>> Start DOCUMENT

I have not had a problem with the petsmart or petco near me. it was just the walmart. i was actually polite about it and the guy was hitting on me the whole time. i just told him the cups were dirty and the others were dead. it isnt necessarily his fault that he doesnt know anything about fish. it is walmarts fault for hiring unqualified people and not making it a priority. he is just doing what he is told. he was stocking dog food when i pulled him over to help me. he had to go back to doing it. i am not mad at the stock boy that i talked to because he needs a job and they gave him one and i am sure he is doing the best he can. but they should have put him in toys or something if he doesnt know anything about fish. but i think they should get the dead fish out at least because who wants to buy a fish from a tank that has three dead ones floating in it?? no one i know. he was rude before i was. i just let him know of the conditions then asked about shrimp. he was the one who ignored the dead fish.


----------



## lwstinkinsweet (Aug 2, 2005)

lol my thoughts always jump around. i dont think that a boycott is really plausible. but i am very angry that the people are so rude and dont give a flying...you know...whether the fish live or not. just as long as they make their five whatever an hour to stock the shelves. it is very sad to see really. and i know it varies from walmart to walmart and from chain to chain and from lfs to lfs. but i am very angry and needed to rant about the way the fish are treated at my local wallyworld


----------



## amelia (Aug 11, 2005)

>> End DOCUMENT
>> Start PROVIDED MATERIAL

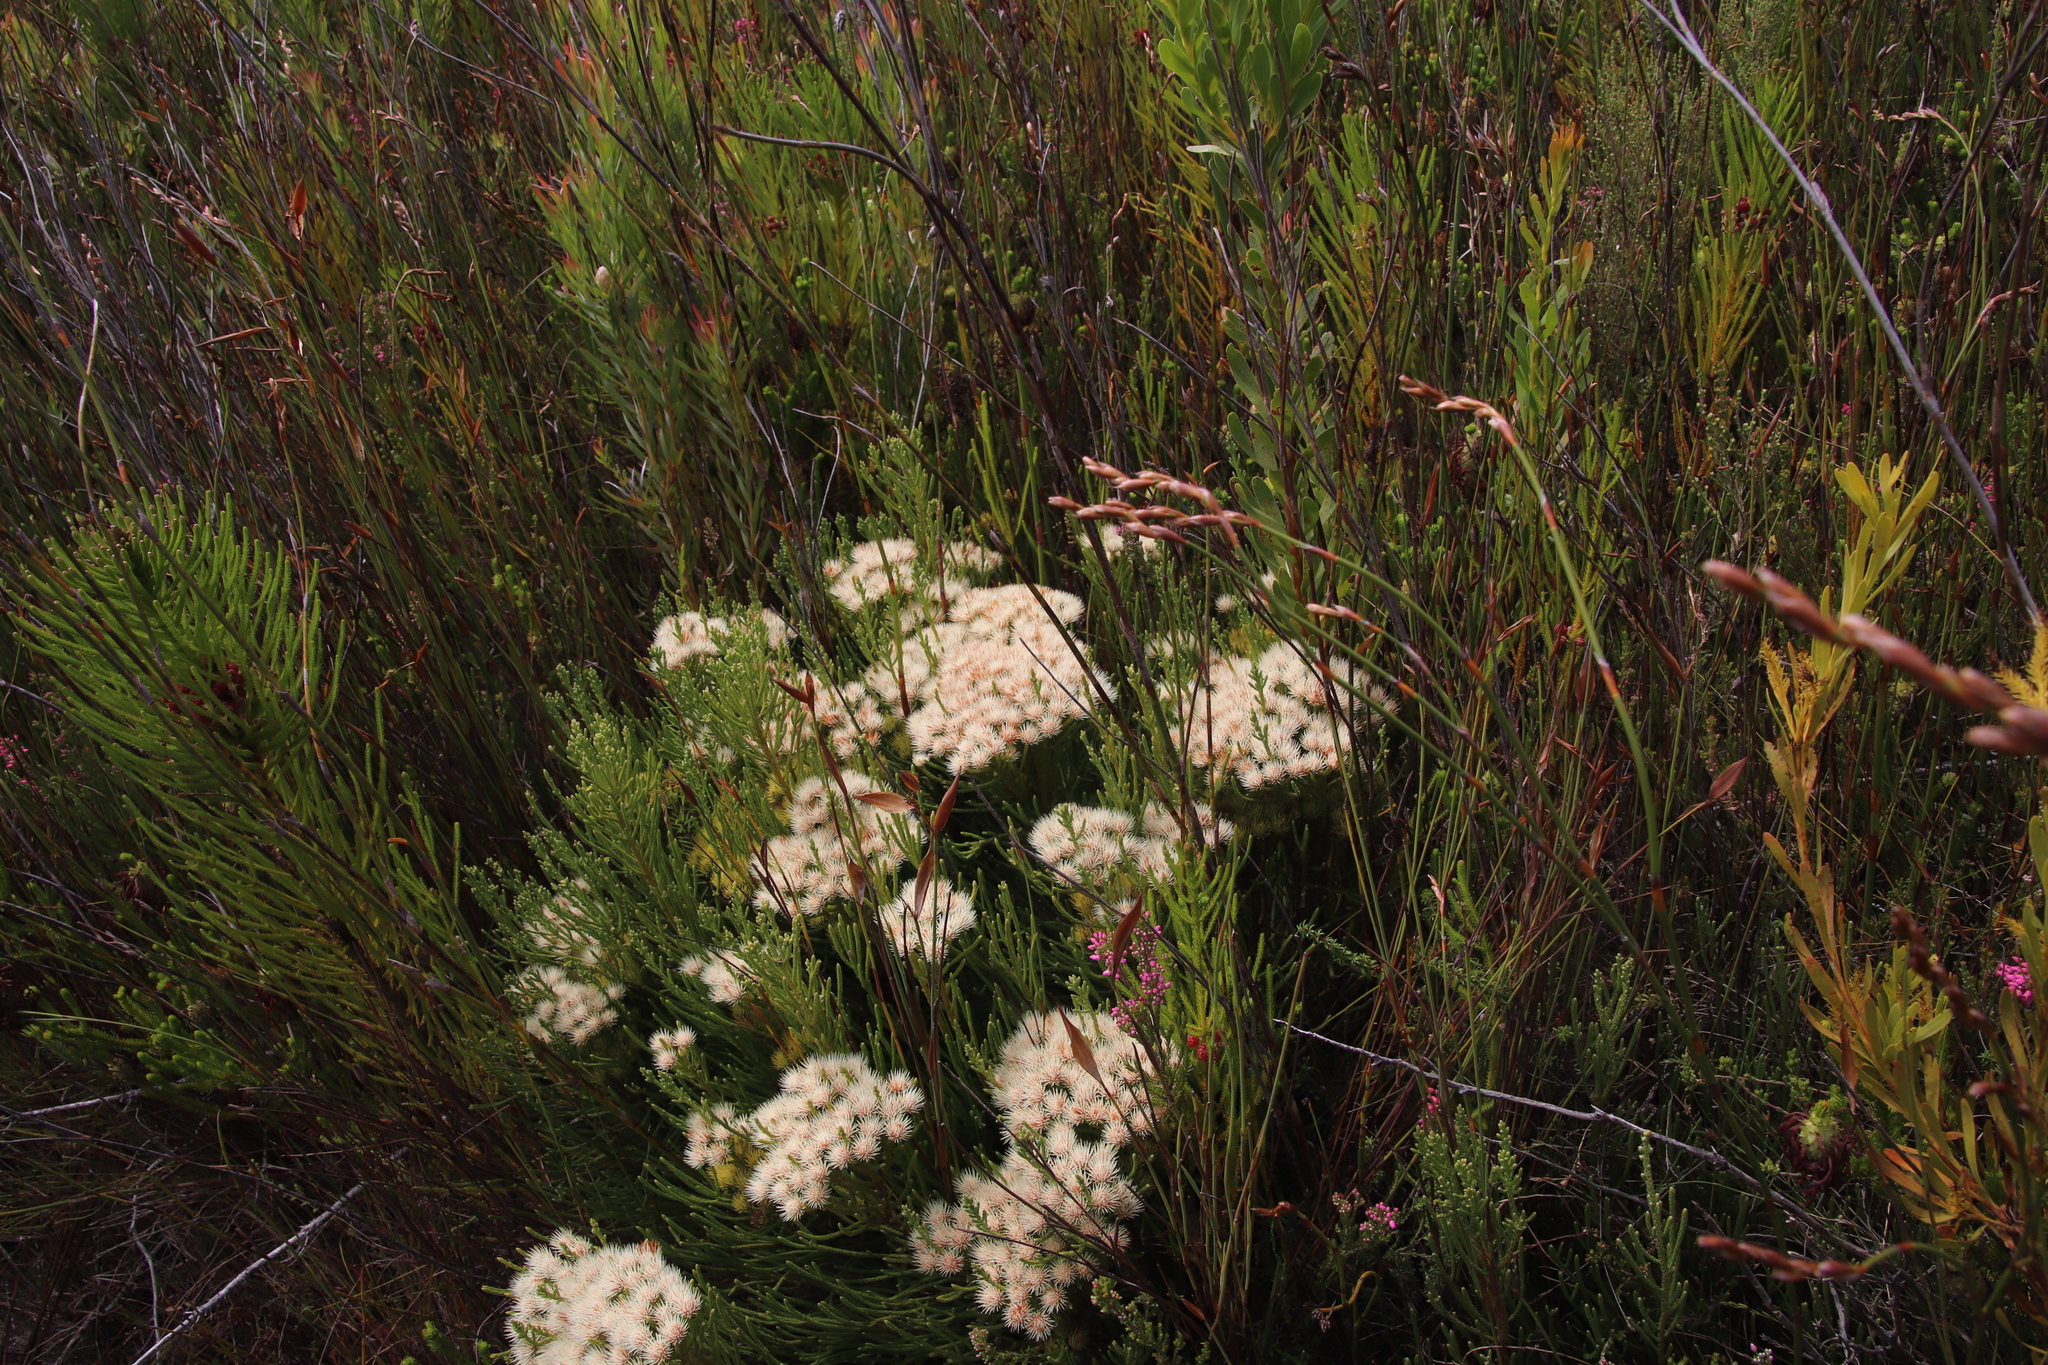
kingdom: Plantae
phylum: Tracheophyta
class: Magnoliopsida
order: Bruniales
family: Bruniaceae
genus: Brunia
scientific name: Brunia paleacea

>> End PROVIDED MATERIAL

Set down the passage of the forum thread about pet fish at Walmart word for word, beginning at the words "## lwstinkinsweet (Aug" and stopping after "(Aug 11, 2005)".

## lwstinkinsweet (Aug 2, 2005)

lol my thoughts always jump around. i dont think that a boycott is really plausible. but i am very angry that the people are so rude and dont give a flying...you know...whether the fish live or not. just as long as they make their five whatever an hour to stock the shelves. it is very sad to see really. and i know it varies from walmart to walmart and from chain to chain and from lfs to lfs. but i am very angry and needed to rant about the way the fish are treated at my local wallyworld


----------



## amelia (Aug 11, 2005)